Beyond release binaries: performance vs. data integrity?

Nev · May 20, 2020, 3:13am

Hi,
I recently compiled my own binary in order to add a couple of features that aren’t in 0.9.6. I’m very happy with the resulting performance-improvement, but have no sense for whether such an approach could risk the soundness of my backups (there’s no point improving performance if you compromise your ability to restore!).

There’s probably no black-or-white answer, but I’d appreciate any opinions or advice from the many experienced people here: how safe in general do you feel it is for a relatively-competent-non-expert to be venturing beyond the release binaries? Is this something that you’d simply never advise with a restic-focussed backup solution? Or, in combination with things like restic check --read-data, do you think there is minimal increased risk?

Details of the changes and benchmarks follow if you’re interested, although this isn’t the main point of the question.

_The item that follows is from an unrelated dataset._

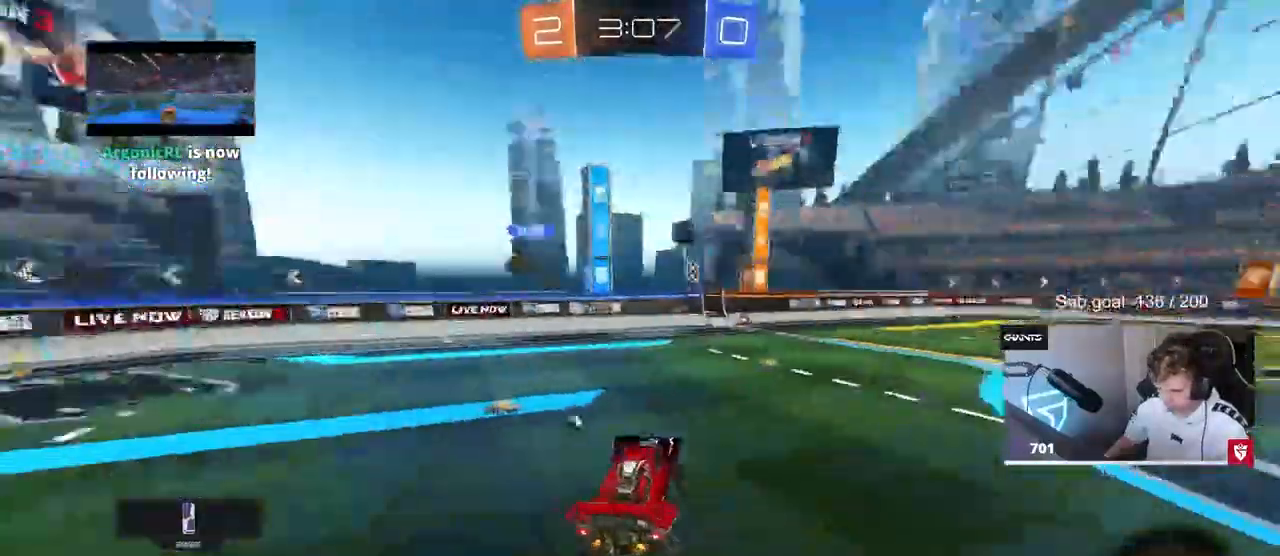
{"keys": ["w"], "mouse": ["left"], "events": [[33, "a", "down"], [33, "w", "down"], [133, "a", "up"], [133, "mouse_left", "down"], [367, "a", "down"], [400, "mouse_right", "down"], [450, "a", "up"], [500, "mouse_right", "up"]]}
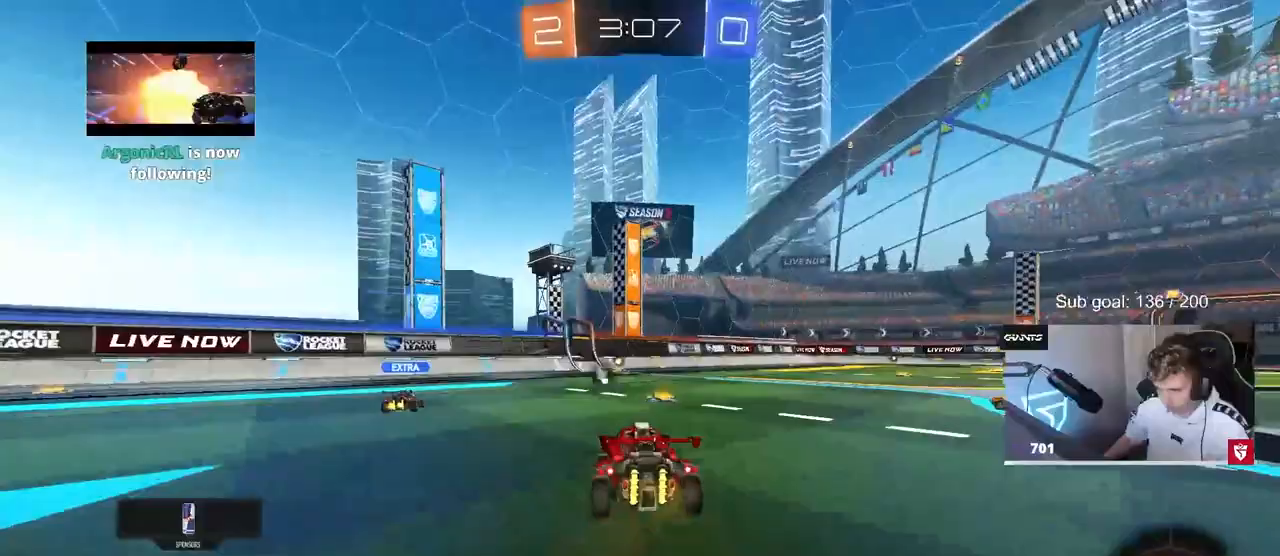
{"keys": ["w"], "mouse": [], "events": [[83, "mouse_right", "down"], [183, "mouse_left", "up"], [233, "mouse_right", "up"], [283, "space", "down"], [467, "space", "up"]]}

Starting from 0.9.6, I added:

Larger pack sizes (following @fd0’s instructions here). I understand the historic reasons for a 4Mb default, but suspected this was a bottleneck in my use-case, particularly with SMR drives
Copy functionality as per PR#2606.

For those, like me, with no previous git or go experience, here’s how I did it:

details

Get the master branch:
git clone https://github.com/restic/restic

From within the generated directory, get the desired pull request:
cd restic
git fetch https://github.com/restic/restic refs/pull/2606/head:pr2606
git checkout pr2606

Change the minPackSize, by altering line 39 in internal/repository/packer_manager.go to (in my case):
const minPackSize = 128 * 1024 * 1024

Then compile for my current system:
go run build.go
and for windows:
go run build.go --goos windows --goarch amd64

And here’s the impact on my NAS-based repo. The desired SMR-copying speedup is better than hoped: times are now comparable to the PMR reference drive. I suspect big prunes may turn out to be slower, but I’m happy with that trade-off.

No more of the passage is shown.